An- oder Aufregung?

Am 16.11. wird ein harmonischer Aspekt zwischen Mars (Energie) und Uranus (Aufbruch, Freiheit) exakt.

 

Bevor Mars endlich das Zeichen Wassermann verlässt (seit dem 16. Mai, bis auf eine kurze Unterbrechung, tummelt er sich in diesem Zeichen) verbindet er sich mit Uranus und kann in manchen Situationen jetzt den letzten "Kick" geben. Für Routinearbeiten ist dieser Aspekt jetzt jedenfalls nicht sonderlich hilfreich. Die Suche nach interessanten Informationen oder Erlebnissen ist gesteigert. 

Auch das Quadrat zwischen Uranus und dem aufsteigenden Mondknoten kann uns jetzt mit Menschen in Verbindung bringen, die uns ganz neue Ideen oder gar anregende Änderungen vorschlagen.
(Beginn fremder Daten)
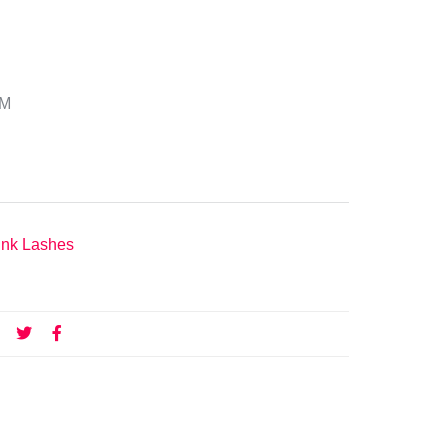
DM
nk Lashes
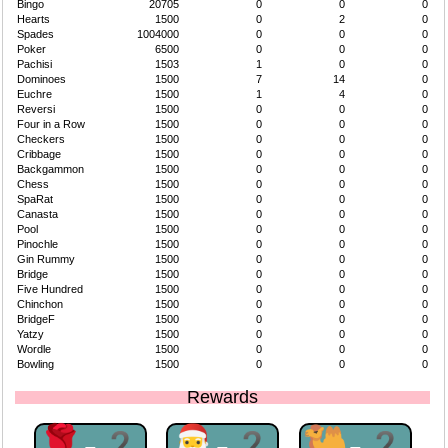
Bingo
20705
0
0
0
Hearts
1500
0
2
0
Spades
1004000
0
0
0
Poker
6500
0
0
0
Pachisi
1503
1
0
0
Dominoes
1500
7
14
0
Euchre
1500
1
4
0
Reversi
1500
0
0
0
Four in a Row
1500
0
0
0
Checkers
1500
0
0
0
Cribbage
1500
0
0
0
Backgammon
1500
0
0
0
Chess
1500
0
0
0
SpaRat
1500
0
0
0
Canasta
1500
0
0
0
Pool
1500
0
0
0
Pinochle
1500
0
0
0
Gin Rummy
1500
0
0
0
Bridge
1500
0
0
0
Five Hundred
1500
0
0
0
Chinchon
1500
0
0
0
BridgeF
1500
0
0
0
Yatzy
1500
0
0
0
Wordle
1500
0
0
0
Bowling
1500
0
0
0
Rewards
🌹-2
🎅-2
🐫-2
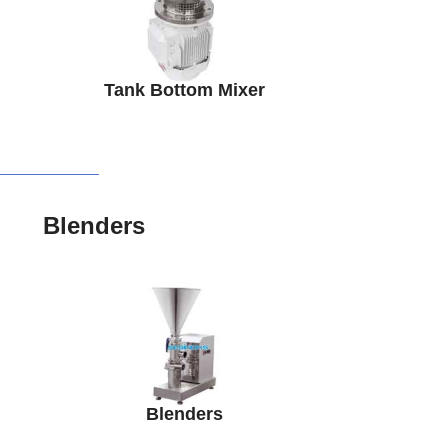
Tank Bottom Mixer
Blenders
Blenders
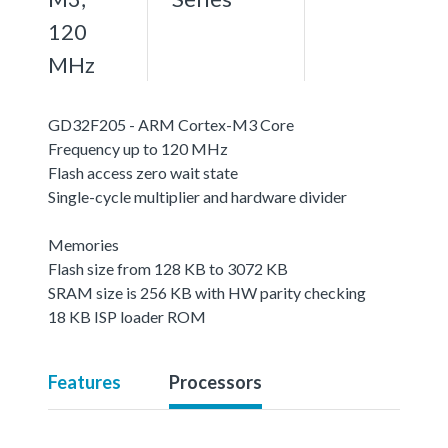
120
MHz
GD32F205 - ARM Cortex-M3 Core
Frequency up to 120 MHz
Flash access zero wait state
Single-cycle multiplier and hardware divider
Memories
Flash size from 128 KB to 3072 KB
SRAM size is 256 KB with HW parity checking
18 KB ISP loader ROM
Features
Processors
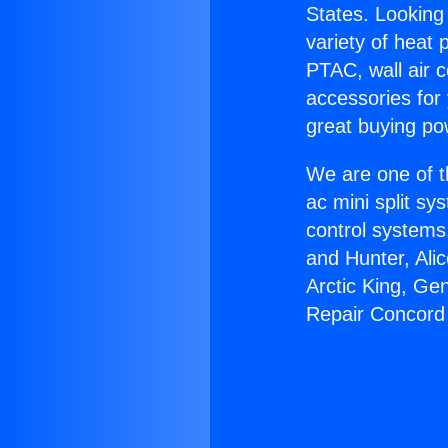
States. Looking 
variety of heat 
PTAC, wall air c
accessories for
great buying po
We are one of t
ac mini split sy
control systems
and Hunter, Ali
Arctic King, Ge
Repair Concord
Wir sollten uns bemühen, dem offen gegenüber zu stehen. Vielleicht sind es Personen, denen wir bisher aus dem Wege gegangen sind, da sie eine ganz andere Lebensauffassung haben oder uns zu unberechenbar waren. Vielleicht spielt auch der Status der Familie eine Rolle, dass wir bisher keinen Kontakt hatten. Alles ist möglich und kann uns interessante Ein- und Durchblicke bringen.

Die Venus ist hier auch noch eingebunden und steht (aus unserer Sicht) "scheinbar" still, um dann am 16.11 wieder rechtläufig durch das Waage-Zeichen zu wandern.
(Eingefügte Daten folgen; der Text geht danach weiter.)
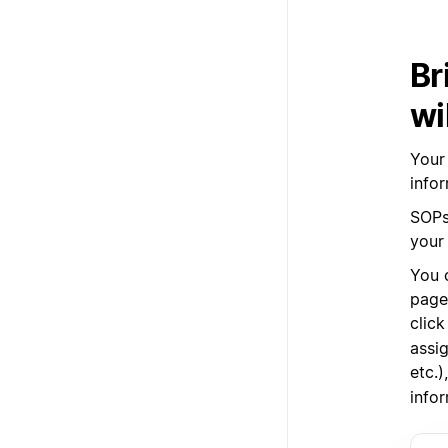
Br
wi
Your
infor
SOPs,
your
You 
pages
clic
assig
etc.
infor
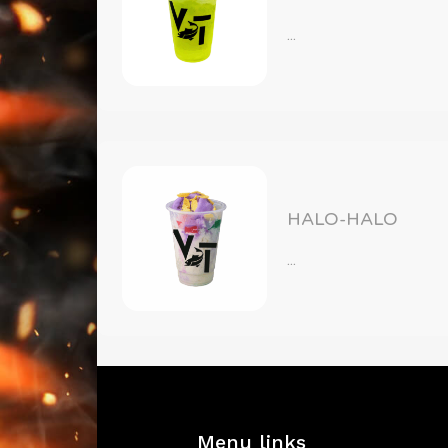
...
HALO-HALO
...
Menu links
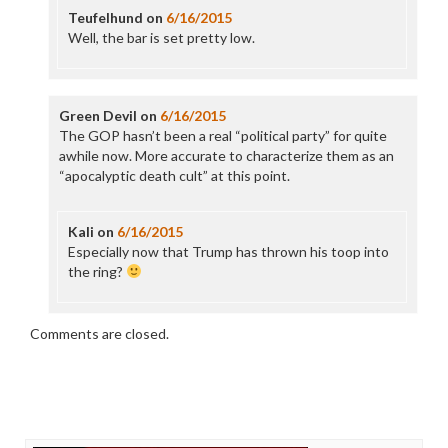
Teufelhund
on
6/16/2015
Well, the bar is set pretty low.
Green Devil
on
6/16/2015
The GOP hasn’t been a real “political party” for quite
awhile now. More accurate to characterize them as an
“apocalyptic death cult” at this point.
Kali
on
6/16/2015
Especially now that Trump has thrown his toop into
the ring?
Comments are closed.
Bei dieser Konstellation werden Impulse freigesetzt. Da sollten wir uns nicht wundern, wenn einiges drunter und drüber geht. Es ist eine gute Gelegenheit, um in Beziehungen jetzt noch offene Fragen zu klären (beruflich oder privat). Eine noch bessere Zeit, um Ideen auszutauschen, aber auch eine Zeit, in der wir gerne alles sofort in die Tat umsetzen möchten (Mars) und Geduld rar ist.
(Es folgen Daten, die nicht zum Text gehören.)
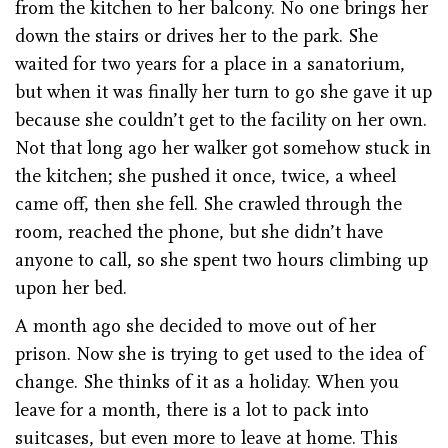
from the kitchen to her balcony. No one brings her
down the stairs or drives her to the park. She
waited for two years for a place in a sanatorium,
but when it was finally her turn to go she gave it up
because she couldn’t get to the facility on her own.
Not that long ago her walker got somehow stuck in
the kitchen; she pushed it once, twice, a wheel
came off, then she fell. She crawled through the
room, reached the phone, but she didn’t have
anyone to call, so she spent two hours climbing up
upon her bed.
A month ago she decided to move out of her
prison. Now she is trying to get used to the idea of
change. She thinks of it as a holiday. When you
leave for a month, there is a lot to pack into
suitcases, but even more to leave at home. This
Desweiteren haben wir auch noch einen Spannungsaspekt zwischen Merkur (Kommunikation) und Neptun (Träume, Illusionen). Unsere Konzentrationsfähigkeit ist jetzt nicht gerade sehr stark.

 

Da fragt man sich doch ernsthaft: "Warum das ganze?"

 

Manchmal findet man die Antworten nicht, indem man etwas genau kalkuliert, plant, kommuniziert und dann ohne Umwege in die Tat umsetzt. Manchmal erfahren wir den Sinn und unseren eigenen Weg erst, indem wir ein gewisses Maß an Chaos zulassen. Es ist fast wie ein 1.000-Teile Puzzle. Du schüttest die ganzen Puzzleteile auf den Tisch und hast erst einmal kein klares Bild. Jedes einzelne Puzzleteil gehört dazu, aber du musst dir die Mühe machen, die Teile zusammen zu fügen. Wenn es fertig ist, siehst du nicht nur das fertige Bild, sondern du siehst etwas, was du selbst gemacht hast. Du erkennst den wahren Wert und weißt wieviel Arbeit darin steckt. Du bist stolz auf deine Leistung.